The essence of the era of strongmen is a collective, voluntary transfer of power.

The essence of the era of strongmen is a form of collective voluntary relinquishment.

Written by: Niusike, Deep Tide TechFlow 

In the early morning of November 7, Tesla shareholders cast an unprecedented vote, with more than 75% approving Elon Musk’s compensation plan worth up to 1 trillion USD.

After the voting results were announced, the scene erupted in enthusiastic cheers, with Tesla shareholders loudly chanting Musk’s name.

If this compensation agreement is fully realized, Musk will leap from being the world’s richest man to becoming the world’s first “trillionaire.”

Marching Toward an 8.5 Trillion USD Market Cap

How can Musk secure a trillion-dollar compensation?

According to public documents, Musk’s incentive plan is divided into 12 stages, each with clear market cap and operational targets.

The market cap targets start at 2 trillion USD and ultimately reach 8.5 trillion USD. For each completed stage, Musk will receive about 35.31 million shares. After all stages are completed, his shareholding may increase from the current 15% to 25%.

Elon Musk bets trillions of dollars as the world enters the era of strongmen image 0

Of course, the market cap requirement is not just a temporary spike to the target level; it must be maintained for at least six months to unlock.
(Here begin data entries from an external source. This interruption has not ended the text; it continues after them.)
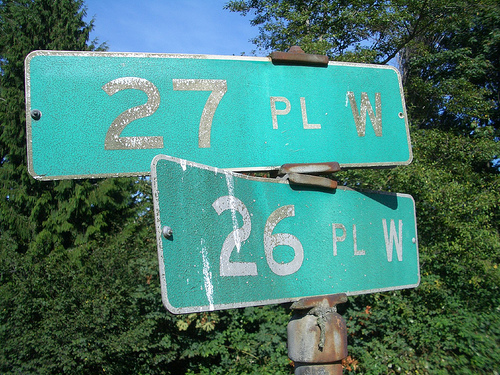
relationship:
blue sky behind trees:
[77, 2, 409, 78] [1, 2, 495, 374]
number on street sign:
[212, 192, 258, 278] [122, 152, 432, 321]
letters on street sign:
[334, 221, 402, 260] [20, 49, 421, 313]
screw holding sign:
[162, 226, 174, 242] [134, 154, 428, 311]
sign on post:
[134, 154, 428, 311] [287, 290, 348, 373]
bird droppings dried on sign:
[180, 156, 246, 315] [143, 153, 468, 289]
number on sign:
[98, 69, 228, 159] [5, 36, 420, 201]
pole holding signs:
[288, 293, 345, 374] [11, 51, 446, 312]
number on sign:
[212, 192, 262, 278] [134, 154, 428, 311]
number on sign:
[265, 204, 305, 277] [134, 154, 428, 311]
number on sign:
[212, 192, 258, 278] [134, 154, 428, 311]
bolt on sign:
[162, 225, 173, 237] [147, 154, 423, 315]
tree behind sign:
[4, 1, 151, 374] [21, 47, 414, 182]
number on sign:
[265, 203, 305, 277] [19, 47, 414, 169]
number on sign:
[212, 192, 258, 278] [151, 159, 423, 313]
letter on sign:
[295, 95, 327, 138] [20, 33, 426, 183]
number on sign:
[174, 77, 242, 150] [17, 46, 429, 182]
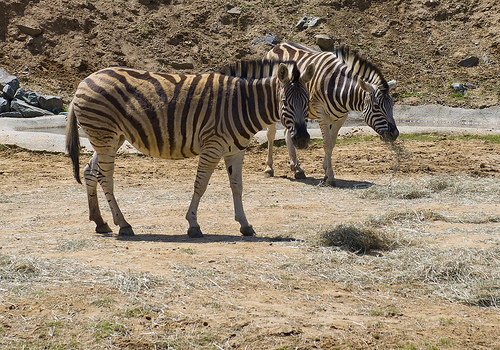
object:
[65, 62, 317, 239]
zebra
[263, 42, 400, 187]
zebra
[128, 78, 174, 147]
strips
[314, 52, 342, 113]
strips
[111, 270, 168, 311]
dead grass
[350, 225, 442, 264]
dead grass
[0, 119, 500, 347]
ground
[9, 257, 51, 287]
dead grass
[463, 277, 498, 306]
grass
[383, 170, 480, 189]
grass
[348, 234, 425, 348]
grass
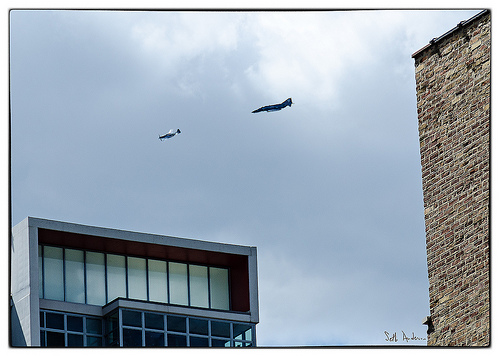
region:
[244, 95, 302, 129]
A fighter jet in the sky.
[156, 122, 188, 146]
A small aircraft in the sky.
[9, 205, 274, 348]
A modern style multi story building.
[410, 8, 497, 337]
A tall brick building.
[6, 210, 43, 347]
The side of a tall building.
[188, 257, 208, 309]
A window on the side of a building.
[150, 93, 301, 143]
A formation of aircraft.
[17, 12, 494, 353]
a scene during the day time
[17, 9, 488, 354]
a scene outside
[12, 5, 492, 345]
a image of the sky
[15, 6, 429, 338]
a sky with clouds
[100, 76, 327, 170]
two planes soar in the air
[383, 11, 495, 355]
a gray brick building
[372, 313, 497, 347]
a watermark on the corner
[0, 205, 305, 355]
a building with lots of windows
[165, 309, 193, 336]
a window that is clear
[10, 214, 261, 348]
Grey building with many windows.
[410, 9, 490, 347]
Tall brick tower.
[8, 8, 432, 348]
Blue sky with white clouds.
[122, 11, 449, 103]
White cloud going across the top sky.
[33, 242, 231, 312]
Ten white windows on a building.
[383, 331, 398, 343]
The name Seth.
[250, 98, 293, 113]
A long dark plane.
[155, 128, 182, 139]
Smaller plane in the air.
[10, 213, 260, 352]
A grey buildling.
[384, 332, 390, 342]
Letter S in Seth.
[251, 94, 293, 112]
a jet in the sky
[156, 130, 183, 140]
a gray jet flying in the air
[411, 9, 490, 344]
red bricks along the side of a building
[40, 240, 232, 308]
long panes on the front of a building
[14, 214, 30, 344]
the side of a gray building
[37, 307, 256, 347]
squares panes of glass in windows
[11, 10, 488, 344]
a heavily clouded sky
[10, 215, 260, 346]
a two story gray building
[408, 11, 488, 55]
the ledge of a brick building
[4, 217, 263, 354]
Gray building under planes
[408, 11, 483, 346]
Tall brick building near planes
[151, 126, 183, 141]
Small plane in the air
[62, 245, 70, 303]
Black slat on a window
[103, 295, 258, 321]
Gray edge of a window ledge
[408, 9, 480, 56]
Gutter on top of a building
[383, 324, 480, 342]
Photographer's signature on picture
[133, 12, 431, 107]
Bright clouds near planes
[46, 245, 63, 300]
Window glass between frames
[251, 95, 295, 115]
jet is flying above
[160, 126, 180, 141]
plane is flying above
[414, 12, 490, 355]
tall wall is brick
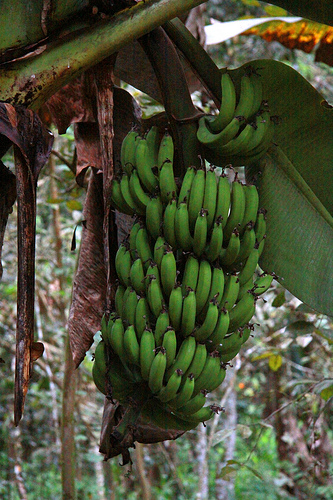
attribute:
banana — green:
[194, 213, 207, 254]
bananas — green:
[94, 67, 277, 423]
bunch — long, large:
[94, 67, 273, 454]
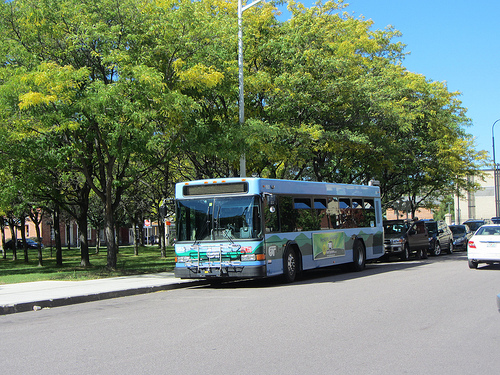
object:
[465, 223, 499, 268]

In addition to market cap requirements, each stage also has corresponding business targets.

For example, the first stage requires the completion of one of the following 12 operational milestones, while the third stage requires the completion of any three of these 12 milestones.

The twelve operational milestones:

1. Adjusted EBITDA: 50 billion USD

2. Adjusted EBITDA: 80 billion USD

3. Adjusted EBITDA: 130 billion USD

4. Adjusted EBITDA: 210 billion USD

5. Adjusted EBITDA: 300 billion USD

6. Adjusted EBITDA: 400 billion USD

7. Adjusted EBITDA: 400 billion USD

8. Adjusted EBITDA: 400 billion USD

9. Cumulative vehicle deliveries: 20 million units

10. FSD users: 10 million

11. Robotaxi: 1 million taxis

12. Humanoid robots: cumulative delivery of 1 million robots

These targets must be completed within ten years, and some require being maintained for a certain period to take effect.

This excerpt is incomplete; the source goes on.